EXERCISE INPUTS
========================================
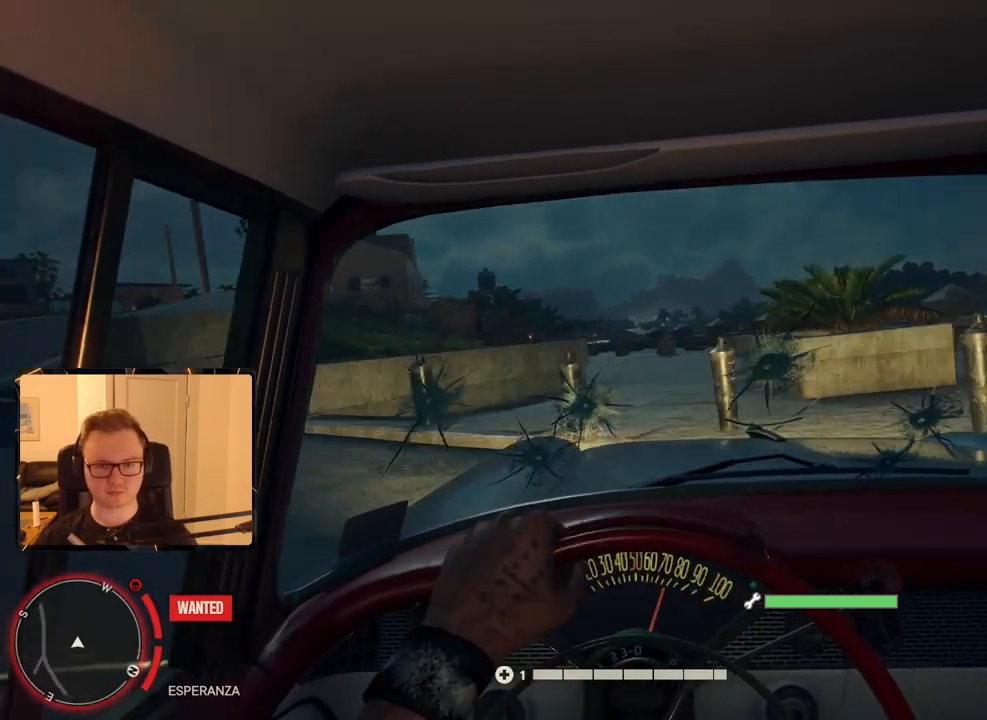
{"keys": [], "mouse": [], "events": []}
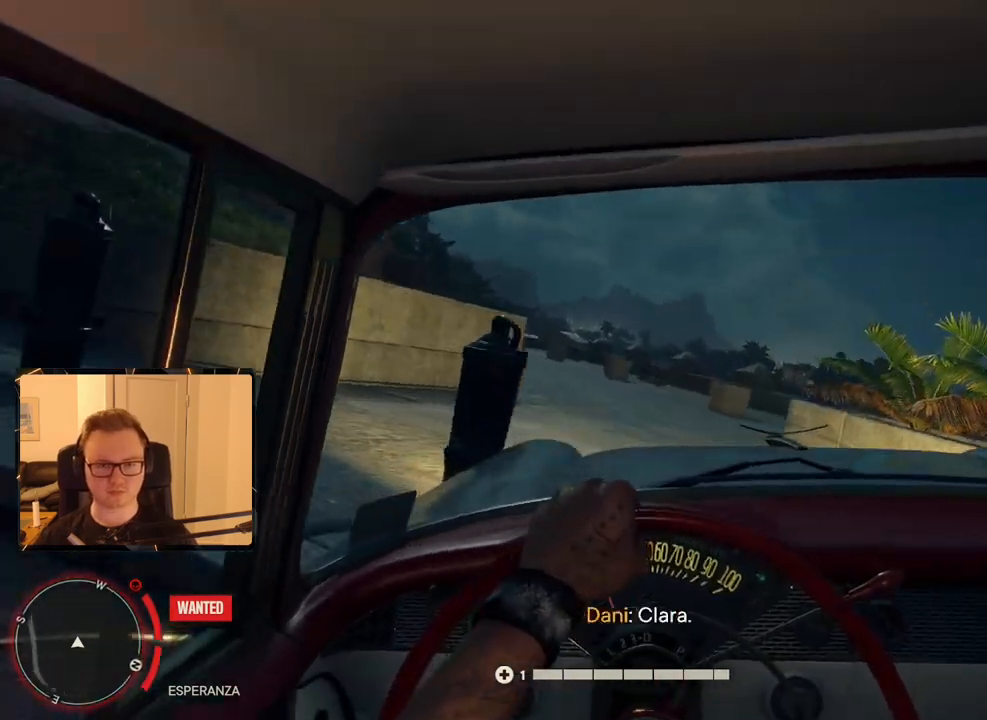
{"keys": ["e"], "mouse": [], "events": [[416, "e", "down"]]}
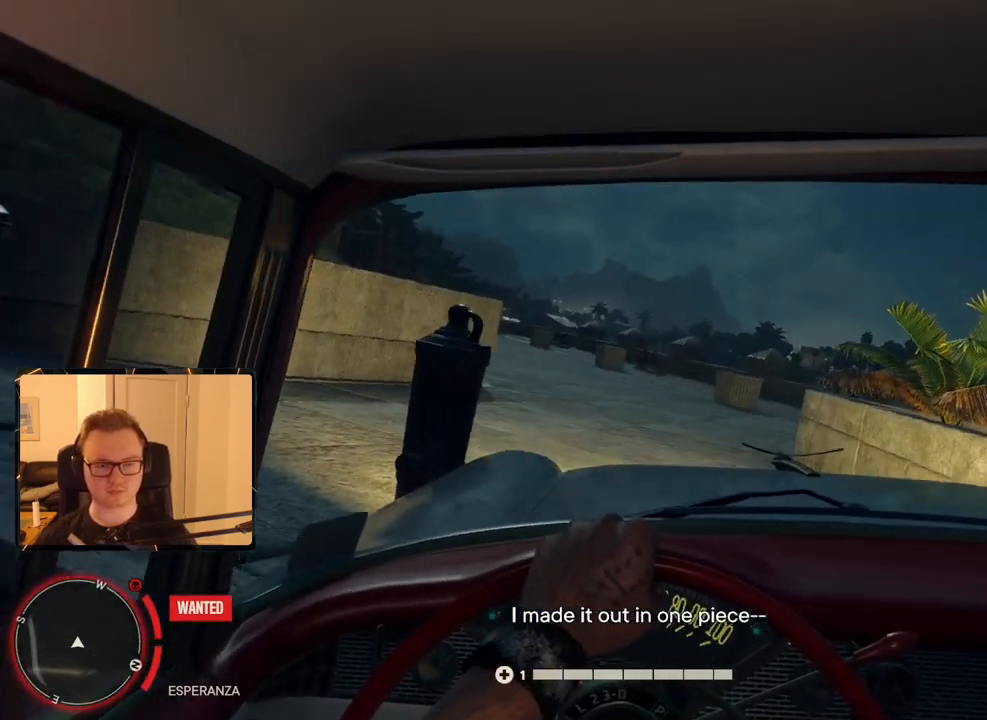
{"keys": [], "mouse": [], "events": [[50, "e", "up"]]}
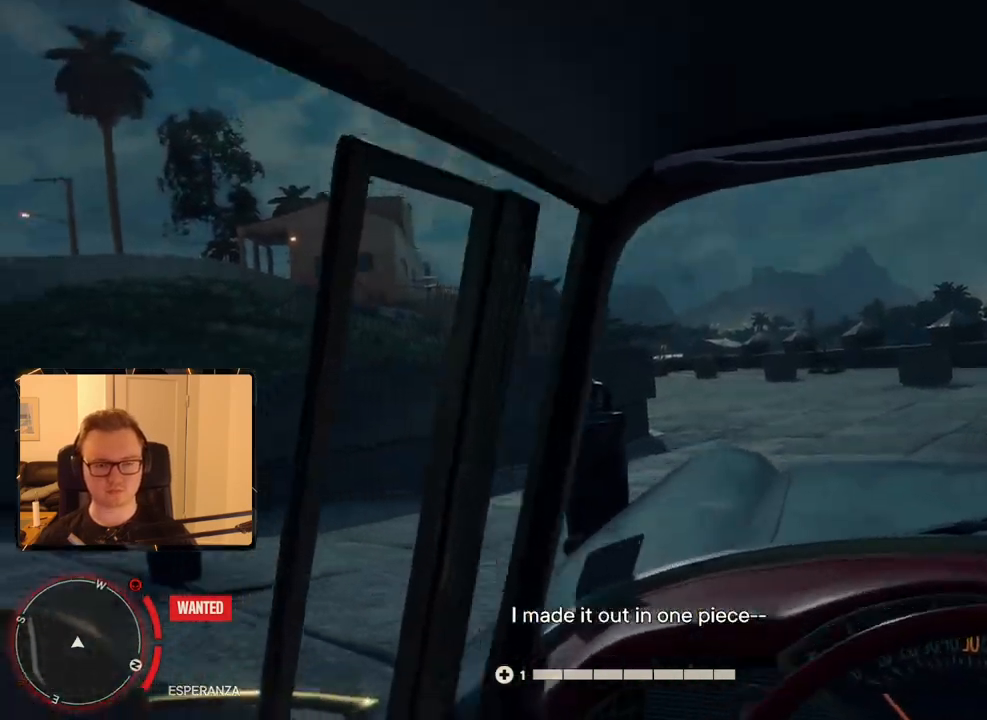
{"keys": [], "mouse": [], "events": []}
========================================
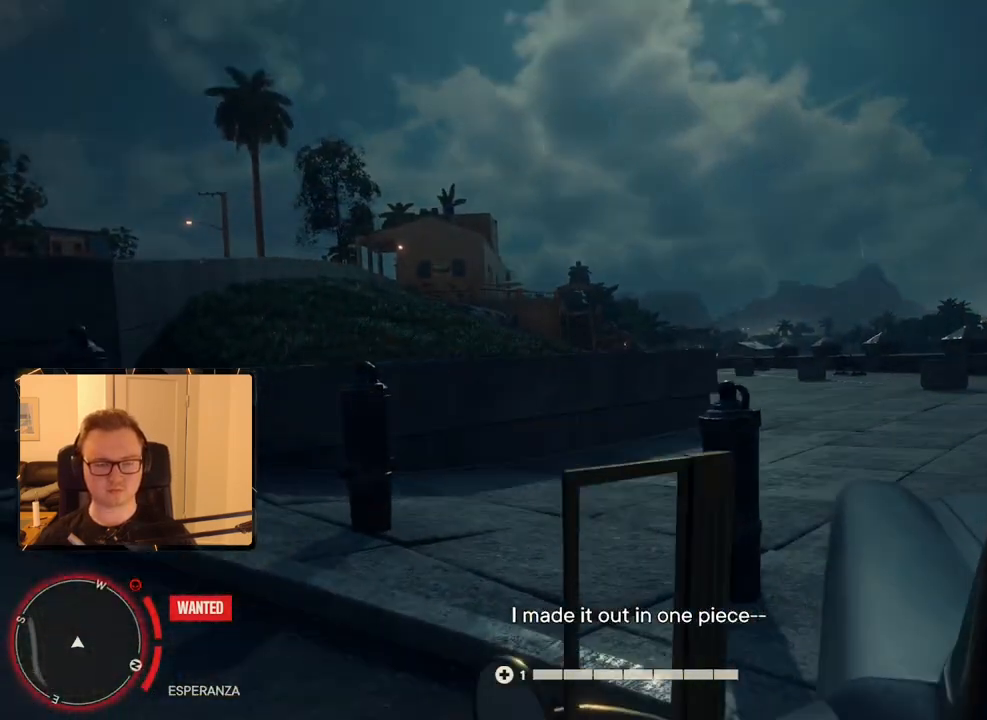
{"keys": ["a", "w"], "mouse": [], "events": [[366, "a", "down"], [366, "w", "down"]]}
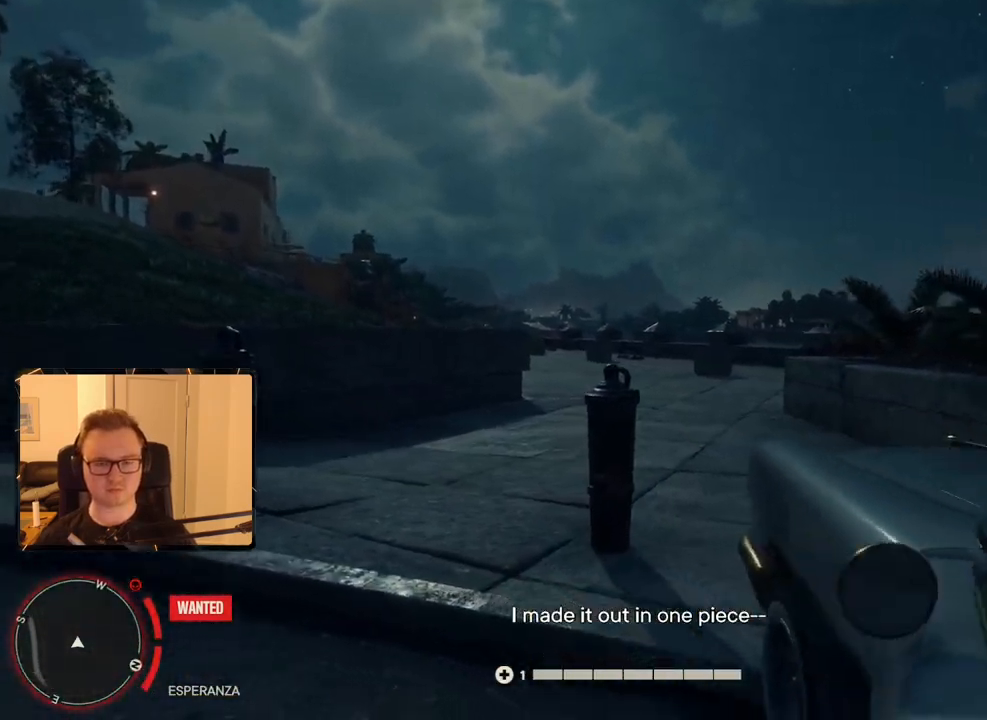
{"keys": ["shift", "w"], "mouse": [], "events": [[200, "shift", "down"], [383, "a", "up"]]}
========================================
Filter the lines above so that only those with the string "down" remain, then copy them.

{"keys": ["e"], "mouse": [], "events": [[416, "e", "down"]]}
{"keys": ["a", "w"], "mouse": [], "events": [[366, "a", "down"], [366, "w", "down"]]}
{"keys": ["shift", "w"], "mouse": [], "events": [[200, "shift", "down"], [383, "a", "up"]]}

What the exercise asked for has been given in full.